TASK INPUTS =>
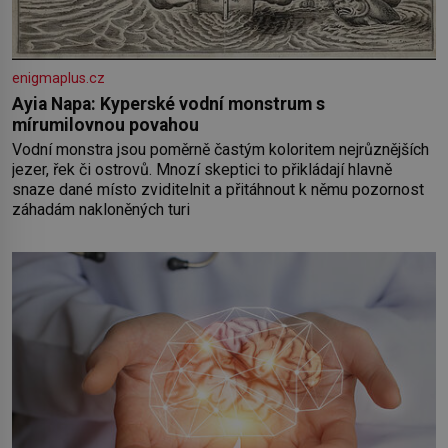
enigmaplus.cz
Ayia Napa: Kyperské vodní monstrum s
mírumilovnou povahou
Vodní monstra jsou poměrně častým koloritem nejrůznějších
jezer, řek či ostrovů. Mnozí skeptici to přikládají hlavně
snaze dané místo zviditelnit a přitáhnout k němu pozornost
záhadám nakloněných turi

YOUR TASK =>
The aim is an exact repeat of the entire listing, stripped of pictures.

SOLUTION FOR THIS TASK =>
enigmaplus.cz
Ayia Napa: Kyperské vodní monstrum s
mírumilovnou povahou
Vodní monstra jsou poměrně častým koloritem nejrůznějších
jezer, řek či ostrovů. Mnozí skeptici to přikládají hlavně
snaze dané místo zviditelnit a přitáhnout k němu pozornost
záhadám nakloněných turi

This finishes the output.